The next factor is the nature of the event. Some events are just fraught with expectation or emotion. Think the post 9/11 Presidential Address to Congress. Think eulogies in memory of a great person or the passing of a personal friend. There are in these types of events a built-in assumption that the listener will be at least be inclined to be engaged. Even if the speech itself is less than inspiring, the speaker is forgiven because the "event" supercedes all else. Unfortunately speech writers have little control over the nature the event but they should certainly use that as their starting point when they consider issues of cadence, tone, rhythm, and depending on circumstance, formality or intimacy.

The third element of engagement is humour. If you can get them laughing, you have got it made. Unfortunately it is usually easier to make an audience cry than to make them laugh. And having your audience cry is not usually regarded as the optimum outcome. Writing humor can be a terribly difficult business. Run very far if you have a client who asks that you write a speech with lots of jokes. Unless you are Jerry Seinfeld, it can't be done. But do not despair.

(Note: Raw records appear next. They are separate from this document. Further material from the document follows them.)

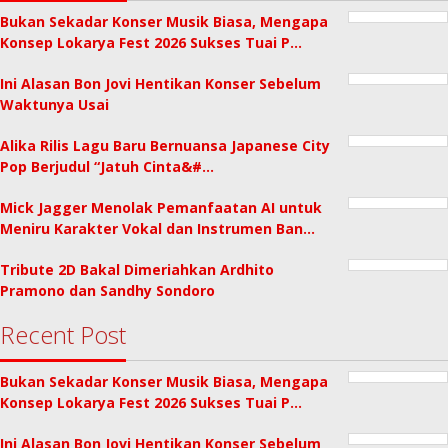
Bukan Sekadar Konser Musik Biasa, Mengapa
Konsep Lokarya Fest 2026 Sukses Tuai P…
Ini Alasan Bon Jovi Hentikan Konser Sebelum
Waktunya Usai
Alika Rilis Lagu Baru Bernuansa Japanese City
Pop Berjudul “Jatuh Cinta&#…
Mick Jagger Menolak Pemanfaatan AI untuk
Meniru Karakter Vokal dan Instrumen Ban…
Tribute 2D Bakal Dimeriahkan Ardhito
Pramono dan Sandhy Sondoro
Recent Post
Bukan Sekadar Konser Musik Biasa, Mengapa
Konsep Lokarya Fest 2026 Sukses Tuai P…
Ini Alasan Bon Jovi Hentikan Konser Sebelum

Because the best humour - the most authentic humour - comes out of personal story. Which leads me to the fourth element - story telling.

In almost every interaction with human beings there is an element of story telling. And speeches are no different. We all suffer from the human condition. We all have the same frailties and insecurities. When speakers reveal theirs through the medium of story, audiences recognize themselves and say "oh yes, he/she is one of us. And now I trust the message as well as the messenger."

The final and perhaps the most powerful element of engagement is the appropriate use of language. As the writer, this is what you have most control over. I am often asked as a freelancer - how can I write with the distinctive voice of each and every speaker, especially when I often don't get to meet a lot of my clients. To which I reply I don't even try. I write in a style that is simple - straight forward - in every person's language - meant for the ear and not the eye.

So there you have it. Assuming that your clients are not the best orators in the world, and the events they are speaking at are of the more mundane variety, then you are left with humour, language and story. And you don't even need to have all three for gosh sakes. Write a speech that makes the audience laugh a little. That draws them in with a story or two. Deliver a simple message (singular). And keep it short.

Finally, be very brave when you review the final draft with your client and together ask yourselves "would we want to sit through this speech?" If the answer is yes, the chances are pretty good you will have an engaged audience who will ask your client to come back again and again.